— Проклятье, я даже не знаю, не умерли ли они с голоду! — выкрикнул капитан.
— Одно утешение: хуже, чем нам, быть не может, — возразил клерк. — Разве что сам дьявол очень постарается.
И дьявол словно услышал его. Луна скрылась уже некоторое время назад, и они беседовали в потемках. Теперь вдруг послышался стремительно нараставший рев, поверхность лагуны побелела, и не успели изгнанники с трудом подняться на ноги, как на них обрушился шквал дождя. Только тот, кто жил в тропиках, может вообразить всю ярость и силу такого урагана: под его натиском человек захлебывался, как под хлынувшим душем; тьма и вода словно поглотили мир.
Они бросились бежать, ощупью отыскали свой приют, можно сказать, свой дом — бывшую тюрьму; промокшие, они ввалились в пустое помещение, улеглись на холодный коралловый пол — трое жалких человеческих подобий, и вскоре, когда ураган миновал, в темноте стало слышно, как стучит зубами клерк.
— Слушайте, ребята, — прохныкал он, — бога ради, лягте поближе, погрейте меня. Будь я проклят, если я без этого не сдохну!
И вот трое сгрудились в один мокрый ком и лежали так, дрожа, задремывая, то и дело возвращаемые к жалкой действительности кашлем клерка, пока не наступил день.
Глава 2. Утро на берегу. — Три письма
Тучи рассеялись, на Папеэте засияла красота тропического дня; море, разбивающееся о риф, и пальмы на островке снова затрепетали от жары.
Французский военный корабль покидал остров, возвращаясь на родину; он стоял посредине лагуны — деятельный, как муравейник. Ночью к острову подошла какая-то шхуна и встала вдали от берега, у выхода в открытое море. На ней развевался желтый флаг — знак заразы.
Вдоль берега, огибая мыс, длинной цепочкой тянулись один за другим каноэ, направляясь к базару, пестревшему, как шаль, разноцветными одеждами туземцев и грудами фруктов. Однако ни эта красота, ни приветливое утреннее тепло, ни даже кипучая жизнь порта, столь интересная для моряков и зевак, не привлекала внимания троих отверженных. В душе у них по-прежнему был холод, во рту чувствовалась горечь после бессонной ночи, их пошатывало от голода. В унылом молчании они ковыляли по пляжу, точно хромые гуси. Двигались они к городу, где подымался дымок, где завтракали счастливцы. Их голодные глаза шарили по сторонам, высматривая только пищу.

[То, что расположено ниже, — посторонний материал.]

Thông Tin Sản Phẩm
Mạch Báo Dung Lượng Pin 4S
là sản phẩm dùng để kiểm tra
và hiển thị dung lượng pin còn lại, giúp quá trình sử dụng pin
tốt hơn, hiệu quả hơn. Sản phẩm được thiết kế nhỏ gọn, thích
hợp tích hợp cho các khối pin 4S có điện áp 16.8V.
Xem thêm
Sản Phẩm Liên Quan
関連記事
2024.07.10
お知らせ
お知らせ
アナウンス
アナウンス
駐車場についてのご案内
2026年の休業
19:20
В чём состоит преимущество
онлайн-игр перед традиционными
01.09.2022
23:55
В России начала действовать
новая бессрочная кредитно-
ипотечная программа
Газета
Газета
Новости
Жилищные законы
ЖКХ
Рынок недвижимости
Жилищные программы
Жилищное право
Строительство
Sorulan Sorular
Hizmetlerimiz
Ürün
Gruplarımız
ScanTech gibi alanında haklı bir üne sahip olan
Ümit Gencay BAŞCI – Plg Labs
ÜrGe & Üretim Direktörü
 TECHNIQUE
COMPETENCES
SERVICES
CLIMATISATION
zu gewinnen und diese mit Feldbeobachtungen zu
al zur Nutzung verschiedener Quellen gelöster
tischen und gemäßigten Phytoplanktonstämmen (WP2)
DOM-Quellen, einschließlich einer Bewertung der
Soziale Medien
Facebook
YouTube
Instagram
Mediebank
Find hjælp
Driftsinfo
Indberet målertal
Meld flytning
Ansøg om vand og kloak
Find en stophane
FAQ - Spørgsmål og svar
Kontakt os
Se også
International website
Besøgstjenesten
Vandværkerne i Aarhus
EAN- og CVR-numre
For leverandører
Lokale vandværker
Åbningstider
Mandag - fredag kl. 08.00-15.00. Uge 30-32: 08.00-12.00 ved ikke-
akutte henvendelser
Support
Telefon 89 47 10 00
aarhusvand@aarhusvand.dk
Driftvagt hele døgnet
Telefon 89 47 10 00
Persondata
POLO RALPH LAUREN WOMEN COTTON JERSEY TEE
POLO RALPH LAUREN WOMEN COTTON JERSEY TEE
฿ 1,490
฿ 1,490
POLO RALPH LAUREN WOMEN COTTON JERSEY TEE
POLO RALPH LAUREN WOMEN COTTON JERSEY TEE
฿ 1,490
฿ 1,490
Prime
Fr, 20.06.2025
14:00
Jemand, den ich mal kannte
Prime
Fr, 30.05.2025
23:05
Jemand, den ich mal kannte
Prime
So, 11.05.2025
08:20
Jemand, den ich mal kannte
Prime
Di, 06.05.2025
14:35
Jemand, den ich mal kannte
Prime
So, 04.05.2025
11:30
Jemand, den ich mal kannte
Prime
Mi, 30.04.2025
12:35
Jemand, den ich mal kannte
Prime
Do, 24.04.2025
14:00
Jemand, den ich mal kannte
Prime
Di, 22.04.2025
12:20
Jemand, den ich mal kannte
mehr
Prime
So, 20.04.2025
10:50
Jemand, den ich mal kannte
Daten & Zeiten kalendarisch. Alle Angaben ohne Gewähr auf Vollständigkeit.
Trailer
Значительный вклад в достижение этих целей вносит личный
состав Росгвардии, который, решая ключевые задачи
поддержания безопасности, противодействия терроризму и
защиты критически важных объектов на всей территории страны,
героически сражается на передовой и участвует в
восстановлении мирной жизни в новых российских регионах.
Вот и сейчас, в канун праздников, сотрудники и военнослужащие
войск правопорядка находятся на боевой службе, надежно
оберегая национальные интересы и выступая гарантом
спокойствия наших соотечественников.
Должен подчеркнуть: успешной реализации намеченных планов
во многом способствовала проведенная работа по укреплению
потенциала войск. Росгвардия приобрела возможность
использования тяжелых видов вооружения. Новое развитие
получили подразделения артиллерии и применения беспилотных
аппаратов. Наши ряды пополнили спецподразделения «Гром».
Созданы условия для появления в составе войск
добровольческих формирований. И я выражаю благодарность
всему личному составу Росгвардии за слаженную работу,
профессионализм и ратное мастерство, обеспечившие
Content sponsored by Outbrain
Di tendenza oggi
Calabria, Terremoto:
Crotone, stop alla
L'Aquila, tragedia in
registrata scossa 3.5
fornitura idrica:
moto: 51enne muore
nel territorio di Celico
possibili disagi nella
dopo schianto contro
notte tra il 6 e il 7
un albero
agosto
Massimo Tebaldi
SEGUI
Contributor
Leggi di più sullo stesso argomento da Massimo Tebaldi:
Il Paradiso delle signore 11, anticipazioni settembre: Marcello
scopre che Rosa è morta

Небольшая грязная шхуна стояла у самого причала, с которым ее соединяла доска. На передней палубе, под лоскутом навеса, пять канаков, составлявших команду, сидели на корточках вокруг миски с жареными бананами и пили кофе из жестяных кружек.
— Восемь склянок: пробило на завтрак! — воскликнул капитан с наигранной непосредственностью. — С этим судном я еще дела не имел — вот где мой дебют. Похоже, что удастся сделать полный сбор.
Он подошел к тому месту, где конец доски лежал на поросшем травой берегу, повернулся спиной к шхуне и принялся насвистывать веселую песенку «Ирландская прачка». Она подействовала на слух матросов как условный сигнал: они разом оторвались от миски и сгрудились у борта, не выпуская из рук бананов и продолжая жевать. Словно несчастный пиренейский медведь, танцующий на улицах английских городов под страхом хозяйской дубинки, очень похоже, но куда живее и ритмичнее, капитан приплясывал в такт своему свисту, и его длинная под утренним солнцем тень дергалась на траве. Канаки глядели на представление и улыбались, Геррик тупо следил за капитаном — на время голод заглушил в нем всякий стыд, — а чуть поодаль клерка раздирали демоны инфлюэнцы.
Внезапно капитан остановился, точно только сейчас заметил зрителей, и изобразил человека, которого застали врасплох, когда он развлекался в полном уединении.